§ **What is needed**:
Recast every line of the material below as a Markdown table with the columns "Row" and "Line", numbering the rows and omitting blank lines. Leave the pictures out of the table.

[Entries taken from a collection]
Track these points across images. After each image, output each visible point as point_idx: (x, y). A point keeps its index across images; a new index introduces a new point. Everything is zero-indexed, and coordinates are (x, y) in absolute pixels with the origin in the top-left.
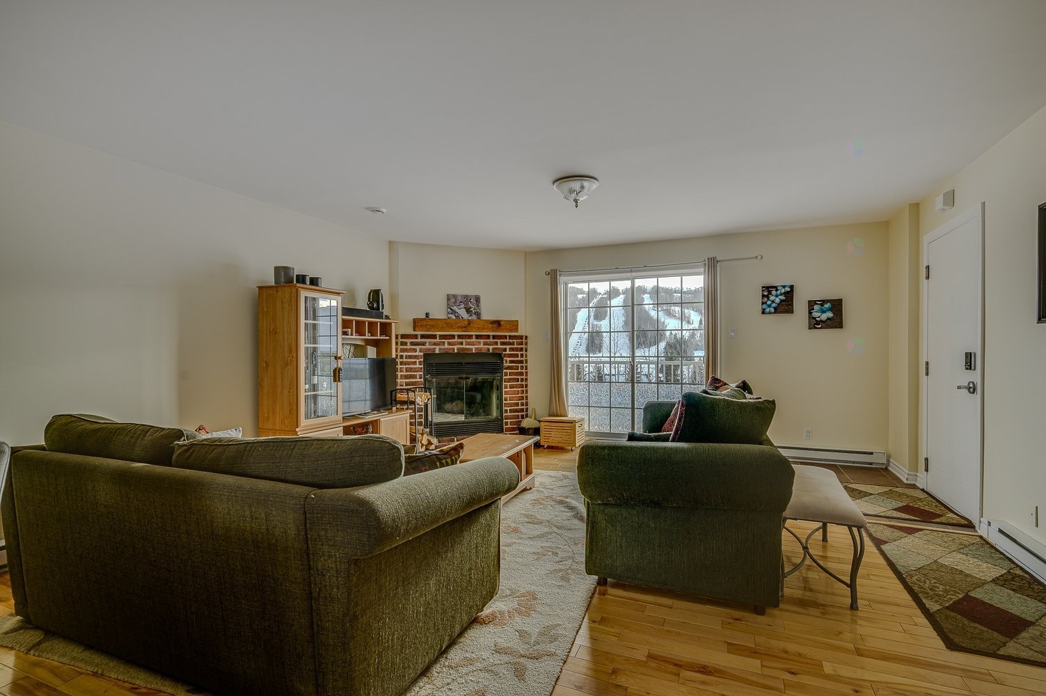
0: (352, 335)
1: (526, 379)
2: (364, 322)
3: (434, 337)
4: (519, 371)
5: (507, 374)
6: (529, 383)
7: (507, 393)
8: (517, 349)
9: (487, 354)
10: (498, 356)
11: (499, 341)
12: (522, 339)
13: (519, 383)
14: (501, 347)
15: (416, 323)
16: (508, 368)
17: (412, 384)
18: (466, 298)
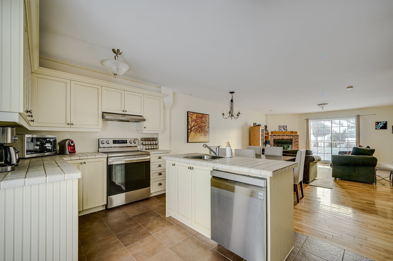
3: (276, 135)
4: (297, 144)
8: (296, 138)
9: (289, 139)
10: (292, 140)
11: (292, 136)
12: (298, 136)
15: (272, 132)
16: (294, 143)
18: (284, 126)
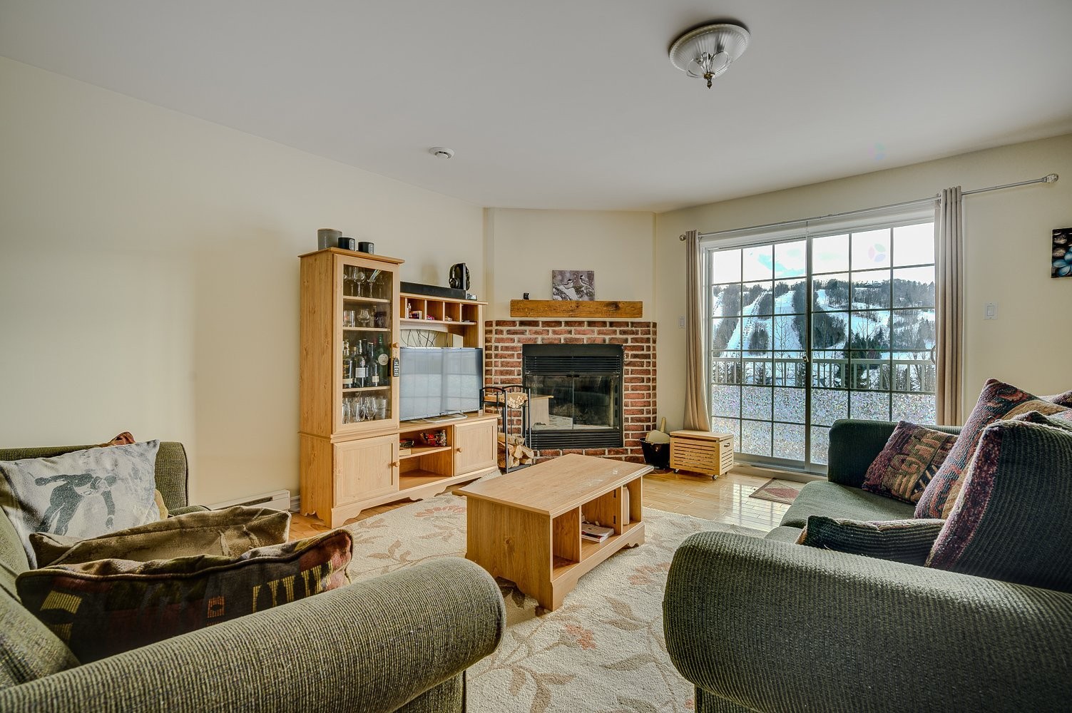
0: (423, 318)
1: (654, 380)
2: (441, 303)
3: (535, 324)
4: (645, 368)
5: (628, 373)
6: (658, 384)
7: (628, 396)
8: (642, 340)
9: (603, 346)
10: (618, 349)
11: (618, 329)
12: (648, 326)
13: (645, 384)
14: (621, 336)
15: (515, 306)
16: (629, 364)
17: (509, 381)
18: (577, 275)
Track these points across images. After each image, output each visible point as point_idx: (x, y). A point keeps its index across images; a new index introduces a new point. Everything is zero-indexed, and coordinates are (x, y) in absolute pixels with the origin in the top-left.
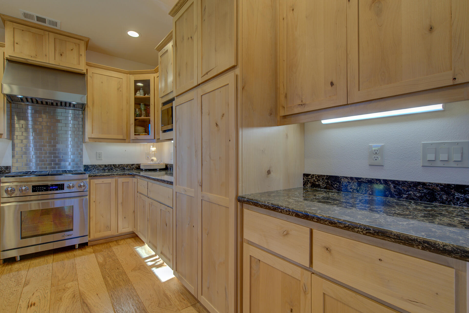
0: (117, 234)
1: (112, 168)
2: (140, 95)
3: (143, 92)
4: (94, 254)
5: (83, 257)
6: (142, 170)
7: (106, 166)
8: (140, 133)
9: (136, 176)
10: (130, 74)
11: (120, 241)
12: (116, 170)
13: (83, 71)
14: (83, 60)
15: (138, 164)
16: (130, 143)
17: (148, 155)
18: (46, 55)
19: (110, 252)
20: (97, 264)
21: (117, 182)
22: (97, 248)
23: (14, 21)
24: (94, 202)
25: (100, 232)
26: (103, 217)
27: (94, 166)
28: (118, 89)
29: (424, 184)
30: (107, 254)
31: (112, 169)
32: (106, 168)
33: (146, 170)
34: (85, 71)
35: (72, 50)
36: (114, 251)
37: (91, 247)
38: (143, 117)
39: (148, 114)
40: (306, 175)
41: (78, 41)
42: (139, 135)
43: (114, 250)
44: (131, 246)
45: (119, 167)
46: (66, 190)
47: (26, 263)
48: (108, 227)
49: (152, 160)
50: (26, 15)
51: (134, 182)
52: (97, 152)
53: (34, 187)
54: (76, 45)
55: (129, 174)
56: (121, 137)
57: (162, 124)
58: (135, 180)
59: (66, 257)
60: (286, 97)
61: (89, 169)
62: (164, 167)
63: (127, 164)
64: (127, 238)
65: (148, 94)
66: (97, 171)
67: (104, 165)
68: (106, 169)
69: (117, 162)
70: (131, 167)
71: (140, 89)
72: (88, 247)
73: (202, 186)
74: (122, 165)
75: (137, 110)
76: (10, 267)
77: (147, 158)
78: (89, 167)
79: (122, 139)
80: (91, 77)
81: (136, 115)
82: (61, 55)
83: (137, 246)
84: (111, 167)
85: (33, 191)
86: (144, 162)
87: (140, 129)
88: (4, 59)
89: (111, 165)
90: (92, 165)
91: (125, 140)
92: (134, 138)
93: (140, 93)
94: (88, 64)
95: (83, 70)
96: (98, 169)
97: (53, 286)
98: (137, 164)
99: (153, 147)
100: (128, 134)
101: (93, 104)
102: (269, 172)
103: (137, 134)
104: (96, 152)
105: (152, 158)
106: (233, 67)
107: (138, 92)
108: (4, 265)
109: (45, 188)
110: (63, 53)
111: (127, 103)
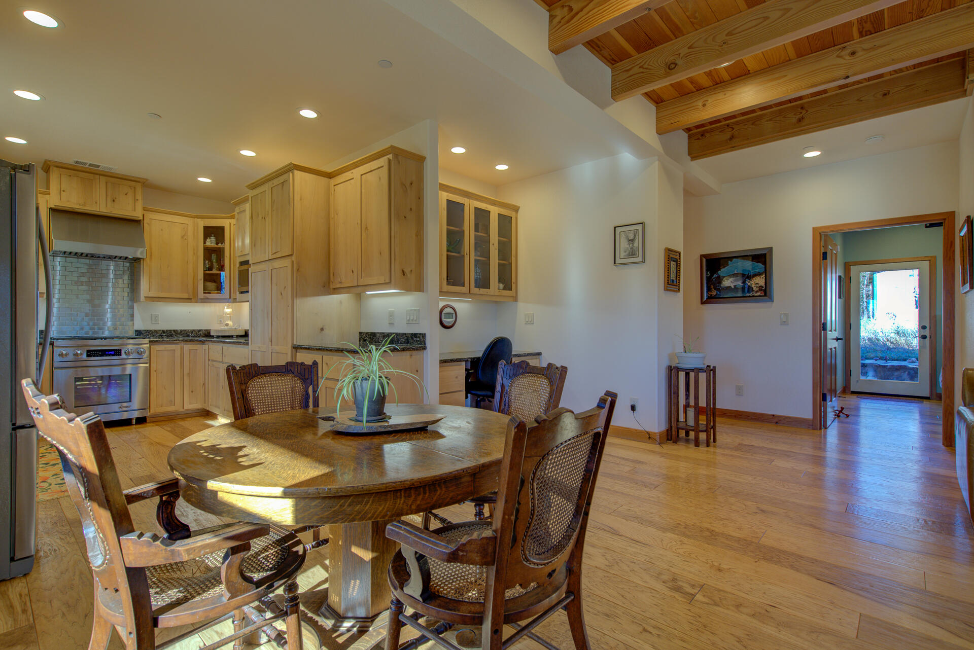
0: (182, 410)
1: (172, 334)
2: (211, 243)
3: (215, 240)
4: (158, 426)
5: (146, 428)
6: (213, 336)
7: (163, 331)
8: (211, 291)
9: (207, 342)
10: (198, 218)
11: (187, 420)
12: (177, 337)
13: (138, 218)
14: (139, 206)
15: (207, 330)
16: (197, 302)
17: (221, 318)
18: (96, 203)
19: (177, 425)
20: (165, 431)
21: (182, 349)
22: (158, 423)
23: (62, 167)
24: (155, 371)
25: (161, 406)
26: (166, 390)
27: (149, 332)
28: (182, 237)
29: (405, 334)
31: (171, 336)
32: (164, 334)
33: (218, 337)
34: (142, 218)
35: (126, 194)
37: (152, 422)
38: (214, 271)
39: (222, 268)
40: (360, 333)
41: (133, 184)
42: (210, 293)
44: (201, 421)
45: (181, 333)
46: (123, 356)
48: (172, 401)
49: (227, 325)
51: (204, 349)
52: (153, 314)
53: (88, 351)
54: (131, 189)
55: (198, 341)
56: (186, 296)
57: (239, 284)
58: (205, 347)
60: (334, 275)
61: (142, 334)
62: (243, 333)
63: (192, 330)
64: (195, 416)
65: (222, 244)
67: (161, 330)
69: (179, 327)
70: (198, 333)
71: (211, 236)
72: (147, 423)
73: (271, 341)
74: (185, 330)
75: (207, 262)
77: (219, 322)
78: (142, 332)
79: (187, 298)
80: (148, 224)
81: (205, 269)
82: (114, 201)
83: (208, 421)
84: (170, 333)
85: (88, 356)
86: (215, 328)
87: (211, 285)
88: (47, 208)
89: (170, 330)
90: (145, 330)
91: (191, 299)
92: (203, 297)
93: (211, 241)
94: (145, 209)
95: (138, 216)
96: (154, 336)
98: (205, 330)
99: (227, 308)
100: (195, 293)
101: (151, 256)
102: (322, 329)
103: (207, 292)
104: (151, 315)
105: (227, 322)
106: (291, 255)
107: (208, 240)
109: (100, 353)
110: (116, 198)
111: (194, 254)
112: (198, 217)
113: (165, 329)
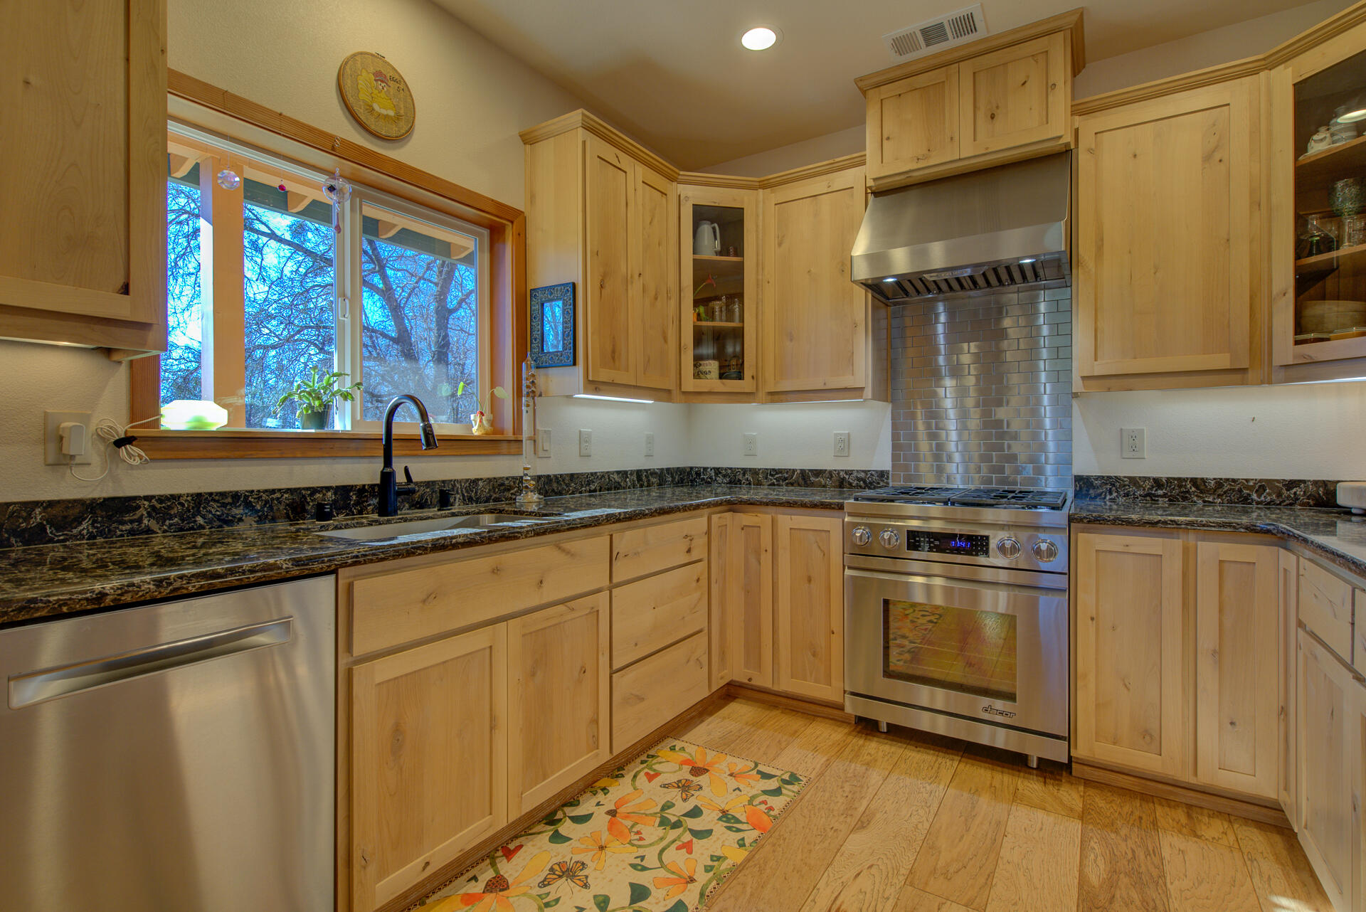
0: (1191, 778)
1: (1188, 492)
4: (1075, 826)
5: (1040, 814)
6: (1347, 512)
7: (1158, 483)
8: (1331, 332)
9: (1293, 544)
10: (1271, 67)
11: (1206, 819)
12: (1204, 502)
13: (1062, 141)
14: (1061, 100)
15: (1325, 483)
16: (1270, 382)
18: (952, 138)
19: (1147, 854)
20: (1076, 881)
22: (1100, 801)
23: (881, 82)
24: (1092, 619)
25: (1115, 744)
26: (1128, 689)
27: (1112, 484)
28: (1206, 159)
30: (1130, 855)
31: (1185, 499)
32: (1160, 492)
34: (1068, 138)
35: (1024, 83)
36: (1162, 859)
37: (1081, 788)
38: (1348, 250)
41: (1044, 41)
42: (1328, 340)
43: (1166, 852)
44: (1256, 879)
45: (1220, 492)
46: (994, 557)
47: (893, 749)
48: (1151, 736)
50: (901, 45)
51: (1281, 570)
52: (1123, 428)
53: (912, 534)
54: (1037, 61)
55: (1251, 529)
56: (1222, 361)
58: (1287, 559)
59: (991, 786)
61: (1091, 491)
63: (1261, 481)
64: (1247, 821)
66: (1121, 500)
67: (1149, 478)
68: (1158, 496)
69: (1210, 469)
70: (1285, 493)
71: (1335, 106)
72: (1069, 782)
74: (1234, 480)
76: (861, 742)
78: (1092, 484)
79: (1228, 367)
80: (1090, 151)
81: (1302, 249)
82: (993, 117)
83: (1294, 897)
84: (1180, 486)
85: (909, 546)
87: (1336, 312)
88: (866, 193)
89: (1179, 479)
90: (1103, 477)
91: (1244, 370)
92: (1295, 357)
93: (1332, 135)
94: (1078, 110)
95: (1060, 137)
96: (1127, 495)
97: (912, 884)
98: (1315, 483)
100: (1261, 344)
103: (1311, 335)
104: (1121, 429)
107: (1318, 133)
108: (853, 731)
109: (937, 543)
110: (999, 107)
111: (1256, 204)
112: (1271, 63)
113: (1163, 474)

§ **Written solution**:
| Row | Line |
|---|---|
| 1 | Track these points across images. After each image, output each visible point as point_idx: (x, y). A point keeps its index across images; a new index introduces a new point. Everything is zero-indexed, and coordinates are (x, y) in absolute pixels with the origin in the top-left. |
| 2 | 0: (352, 335) |
| 3 | 1: (526, 379) |
| 4 | 2: (364, 322) |
| 5 | 3: (434, 337) |
| 6 | 4: (519, 371) |
| 7 | 5: (507, 374) |
| 8 | 6: (529, 383) |
| 9 | 7: (507, 393) |
| 10 | 8: (517, 349) |
| 11 | 9: (487, 354) |
| 12 | 10: (498, 356) |
| 13 | 11: (499, 341) |
| 14 | 12: (522, 339) |
| 15 | 13: (519, 383) |
| 16 | 14: (501, 347) |
| 17 | 15: (416, 323) |
| 18 | 16: (508, 368) |
| 19 | 17: (412, 384) |
| 20 | 18: (466, 298) |
| 21 | 3: (276, 135) |
| 22 | 4: (297, 144) |
| 23 | 8: (296, 138) |
| 24 | 9: (289, 139) |
| 25 | 10: (292, 140) |
| 26 | 11: (292, 136) |
| 27 | 12: (298, 136) |
| 28 | 15: (272, 132) |
| 29 | 16: (294, 143) |
| 30 | 18: (284, 126) |
| 31 | 0: (423, 318) |
| 32 | 1: (654, 380) |
| 33 | 2: (441, 303) |
| 34 | 3: (535, 324) |
| 35 | 4: (645, 368) |
| 36 | 5: (628, 373) |
| 37 | 6: (658, 384) |
| 38 | 7: (628, 396) |
| 39 | 8: (642, 340) |
| 40 | 9: (603, 346) |
| 41 | 10: (618, 349) |
| 42 | 11: (618, 329) |
| 43 | 12: (648, 326) |
| 44 | 13: (645, 384) |
| 45 | 14: (621, 336) |
| 46 | 15: (515, 306) |
| 47 | 16: (629, 364) |
| 48 | 17: (509, 381) |
| 49 | 18: (577, 275) |
| 50 | Track these points across images. After each image, output each visible point as point_idx: (x, y). A point keeps its index across images; a new index introduces a new point. Everything is zero-indexed, and coordinates are (x, y) in absolute pixels with the origin in the top-left. |
| 51 | 0: (117, 234) |
| 52 | 1: (112, 168) |
| 53 | 2: (140, 95) |
| 54 | 3: (143, 92) |
| 55 | 4: (94, 254) |
| 56 | 5: (83, 257) |
| 57 | 6: (142, 170) |
| 58 | 7: (106, 166) |
| 59 | 8: (140, 133) |
| 60 | 9: (136, 176) |
| 61 | 10: (130, 74) |
| 62 | 11: (120, 241) |
| 63 | 12: (116, 170) |
| 64 | 13: (83, 71) |
| 65 | 14: (83, 60) |
| 66 | 15: (138, 164) |
| 67 | 16: (130, 143) |
| 68 | 17: (148, 155) |
| 69 | 18: (46, 55) |
| 70 | 19: (110, 252) |
| 71 | 20: (97, 264) |
| 72 | 21: (117, 182) |
| 73 | 22: (97, 248) |
| 74 | 23: (14, 21) |
| 75 | 24: (94, 202) |
| 76 | 25: (100, 232) |
| 77 | 26: (103, 217) |
| 78 | 27: (94, 166) |
| 79 | 28: (118, 89) |
| 80 | 29: (424, 184) |
| 81 | 30: (107, 254) |
| 82 | 31: (112, 169) |
| 83 | 32: (106, 168) |
| 84 | 33: (146, 170) |
| 85 | 34: (85, 71) |
| 86 | 35: (72, 50) |
| 87 | 36: (114, 251) |
| 88 | 37: (91, 247) |
| 89 | 38: (143, 117) |
| 90 | 39: (148, 114) |
| 91 | 40: (306, 175) |
| 92 | 41: (78, 41) |
| 93 | 42: (139, 135) |
| 94 | 43: (114, 250) |
| 95 | 44: (131, 246) |
| 96 | 45: (119, 167) |
| 97 | 46: (66, 190) |
| 98 | 47: (26, 263) |
| 99 | 48: (108, 227) |
| 100 | 49: (152, 160) |
| 101 | 50: (26, 15) |
| 102 | 51: (134, 182) |
| 103 | 52: (97, 152) |
| 104 | 53: (34, 187) |
| 105 | 54: (76, 45) |
| 106 | 55: (129, 174) |
| 107 | 56: (121, 137) |
| 108 | 57: (162, 124) |
| 109 | 58: (135, 180) |
| 110 | 59: (66, 257) |
| 111 | 60: (286, 97) |
| 112 | 61: (89, 169) |
| 113 | 62: (164, 167) |
| 114 | 63: (127, 164) |
| 115 | 64: (127, 238) |
| 116 | 65: (148, 94) |
| 117 | 66: (97, 171) |
| 118 | 67: (104, 165) |
| 119 | 68: (106, 169) |
| 120 | 69: (117, 162) |
| 121 | 70: (131, 167) |
| 122 | 71: (140, 89) |
| 123 | 72: (88, 247) |
| 124 | 73: (202, 186) |
| 125 | 74: (122, 165) |
| 126 | 75: (137, 110) |
| 127 | 76: (10, 267) |
| 128 | 77: (147, 158) |
| 129 | 78: (89, 167) |
| 130 | 79: (122, 139) |
| 131 | 80: (91, 77) |
| 132 | 81: (136, 115) |
| 133 | 82: (61, 55) |
| 134 | 83: (137, 246) |
| 135 | 84: (111, 167) |
| 136 | 85: (33, 191) |
| 137 | 86: (144, 162) |
| 138 | 87: (140, 129) |
| 139 | 88: (4, 59) |
| 140 | 89: (111, 165) |
| 141 | 90: (92, 165) |
| 142 | 91: (125, 140) |
| 143 | 92: (134, 138) |
| 144 | 93: (140, 93) |
| 145 | 94: (88, 64) |
| 146 | 95: (83, 70) |
| 147 | 96: (98, 169) |
| 148 | 97: (53, 286) |
| 149 | 98: (137, 164) |
| 150 | 99: (153, 147) |
| 151 | 100: (128, 134) |
| 152 | 101: (93, 104) |
| 153 | 102: (269, 172) |
| 154 | 103: (137, 134) |
| 155 | 104: (96, 152) |
| 156 | 105: (152, 158) |
| 157 | 106: (233, 67) |
| 158 | 107: (138, 92) |
| 159 | 108: (4, 265) |
| 160 | 109: (45, 188) |
| 161 | 110: (63, 53) |
| 162 | 111: (127, 103) |
| 163 | 0: (182, 410) |
| 164 | 1: (172, 334) |
| 165 | 2: (211, 243) |
| 166 | 3: (215, 240) |
| 167 | 4: (158, 426) |
| 168 | 5: (146, 428) |
| 169 | 6: (213, 336) |
| 170 | 7: (163, 331) |
| 171 | 8: (211, 291) |
| 172 | 9: (207, 342) |
| 173 | 10: (198, 218) |
| 174 | 11: (187, 420) |
| 175 | 12: (177, 337) |
| 176 | 13: (138, 218) |
| 177 | 14: (139, 206) |
| 178 | 15: (207, 330) |
| 179 | 16: (197, 302) |
| 180 | 17: (221, 318) |
| 181 | 18: (96, 203) |
| 182 | 19: (177, 425) |
| 183 | 20: (165, 431) |
| 184 | 21: (182, 349) |
| 185 | 22: (158, 423) |
| 186 | 23: (62, 167) |
| 187 | 24: (155, 371) |
| 188 | 25: (161, 406) |
| 189 | 26: (166, 390) |
| 190 | 27: (149, 332) |
| 191 | 28: (182, 237) |
| 192 | 29: (405, 334) |
| 193 | 31: (171, 336) |
| 194 | 32: (164, 334) |
| 195 | 33: (218, 337) |
| 196 | 34: (142, 218) |
| 197 | 35: (126, 194) |
| 198 | 37: (152, 422) |
| 199 | 38: (214, 271) |
| 200 | 39: (222, 268) |
| 201 | 40: (360, 333) |
| 202 | 41: (133, 184) |
| 203 | 42: (210, 293) |
| 204 | 44: (201, 421) |
| 205 | 45: (181, 333) |
| 206 | 46: (123, 356) |
| 207 | 48: (172, 401) |
| 208 | 49: (227, 325) |
| 209 | 51: (204, 349) |
| 210 | 52: (153, 314) |
| 211 | 53: (88, 351) |
| 212 | 54: (131, 189) |
| 213 | 55: (198, 341) |
| 214 | 56: (186, 296) |
| 215 | 57: (239, 284) |
| 216 | 58: (205, 347) |
| 217 | 60: (334, 275) |
| 218 | 61: (142, 334) |
| 219 | 62: (243, 333) |
| 220 | 63: (192, 330) |
| 221 | 64: (195, 416) |
| 222 | 65: (222, 244) |
| 223 | 67: (161, 330) |
| 224 | 69: (179, 327) |
| 225 | 70: (198, 333) |
| 226 | 71: (211, 236) |
| 227 | 72: (147, 423) |
| 228 | 73: (271, 341) |
| 229 | 74: (185, 330) |
| 230 | 75: (207, 262) |
| 231 | 77: (219, 322) |
| 232 | 78: (142, 332) |
| 233 | 79: (187, 298) |
| 234 | 80: (148, 224) |
| 235 | 81: (205, 269) |
| 236 | 82: (114, 201) |
| 237 | 83: (208, 421) |
| 238 | 84: (170, 333) |
| 239 | 85: (88, 356) |
| 240 | 86: (215, 328) |
| 241 | 87: (211, 285) |
| 242 | 88: (47, 208) |
| 243 | 89: (170, 330) |
| 244 | 90: (145, 330) |
| 245 | 91: (191, 299) |
| 246 | 92: (203, 297) |
| 247 | 93: (211, 241) |
| 248 | 94: (145, 209) |
| 249 | 95: (138, 216) |
| 250 | 96: (154, 336) |
| 251 | 98: (205, 330) |
| 252 | 99: (227, 308) |
| 253 | 100: (195, 293) |
| 254 | 101: (151, 256) |
| 255 | 102: (322, 329) |
| 256 | 103: (207, 292) |
| 257 | 104: (151, 315) |
| 258 | 105: (227, 322) |
| 259 | 106: (291, 255) |
| 260 | 107: (208, 240) |
| 261 | 109: (100, 353) |
| 262 | 110: (116, 198) |
| 263 | 111: (194, 254) |
| 264 | 112: (198, 217) |
| 265 | 113: (165, 329) |
| 266 | 0: (1191, 778) |
| 267 | 1: (1188, 492) |
| 268 | 4: (1075, 826) |
| 269 | 5: (1040, 814) |
| 270 | 6: (1347, 512) |
| 271 | 7: (1158, 483) |
| 272 | 8: (1331, 332) |
| 273 | 9: (1293, 544) |
| 274 | 10: (1271, 67) |
| 275 | 11: (1206, 819) |
| 276 | 12: (1204, 502) |
| 277 | 13: (1062, 141) |
| 278 | 14: (1061, 100) |
| 279 | 15: (1325, 483) |
| 280 | 16: (1270, 382) |
| 281 | 18: (952, 138) |
| 282 | 19: (1147, 854) |
| 283 | 20: (1076, 881) |
| 284 | 22: (1100, 801) |
| 285 | 23: (881, 82) |
| 286 | 24: (1092, 619) |
| 287 | 25: (1115, 744) |
| 288 | 26: (1128, 689) |
| 289 | 27: (1112, 484) |
| 290 | 28: (1206, 159) |
| 291 | 30: (1130, 855) |
| 292 | 31: (1185, 499) |
| 293 | 32: (1160, 492) |
| 294 | 34: (1068, 138) |
| 295 | 35: (1024, 83) |
| 296 | 36: (1162, 859) |
| 297 | 37: (1081, 788) |
| 298 | 38: (1348, 250) |
| 299 | 41: (1044, 41) |
| 300 | 42: (1328, 340) |
| 301 | 43: (1166, 852) |
| 302 | 44: (1256, 879) |
| 303 | 45: (1220, 492) |
| 304 | 46: (994, 557) |
| 305 | 47: (893, 749) |
| 306 | 48: (1151, 736) |
| 307 | 50: (901, 45) |
| 308 | 51: (1281, 570) |
| 309 | 52: (1123, 428) |
| 310 | 53: (912, 534) |
| 311 | 54: (1037, 61) |
| 312 | 55: (1251, 529) |
| 313 | 56: (1222, 361) |
| 314 | 58: (1287, 559) |
| 315 | 59: (991, 786) |
| 316 | 61: (1091, 491) |
| 317 | 63: (1261, 481) |
| 318 | 64: (1247, 821) |
| 319 | 66: (1121, 500) |
| 320 | 67: (1149, 478) |
| 321 | 68: (1158, 496) |
| 322 | 69: (1210, 469) |
| 323 | 70: (1285, 493) |
| 324 | 71: (1335, 106) |
| 325 | 72: (1069, 782) |
| 326 | 74: (1234, 480) |
| 327 | 76: (861, 742) |
| 328 | 78: (1092, 484) |
| 329 | 79: (1228, 367) |
| 330 | 80: (1090, 151) |
| 331 | 81: (1302, 249) |
| 332 | 82: (993, 117) |
| 333 | 83: (1294, 897) |
| 334 | 84: (1180, 486) |
| 335 | 85: (909, 546) |
| 336 | 87: (1336, 312) |
| 337 | 88: (866, 193) |
| 338 | 89: (1179, 479) |
| 339 | 90: (1103, 477) |
| 340 | 91: (1244, 370) |
| 341 | 92: (1295, 357) |
| 342 | 93: (1332, 135) |
| 343 | 94: (1078, 110) |
| 344 | 95: (1060, 137) |
| 345 | 96: (1127, 495) |
| 346 | 97: (912, 884) |
| 347 | 98: (1315, 483) |
| 348 | 100: (1261, 344) |
| 349 | 103: (1311, 335) |
| 350 | 104: (1121, 429) |
| 351 | 107: (1318, 133) |
| 352 | 108: (853, 731) |
| 353 | 109: (937, 543) |
| 354 | 110: (999, 107) |
| 355 | 111: (1256, 204) |
| 356 | 112: (1271, 63) |
| 357 | 113: (1163, 474) |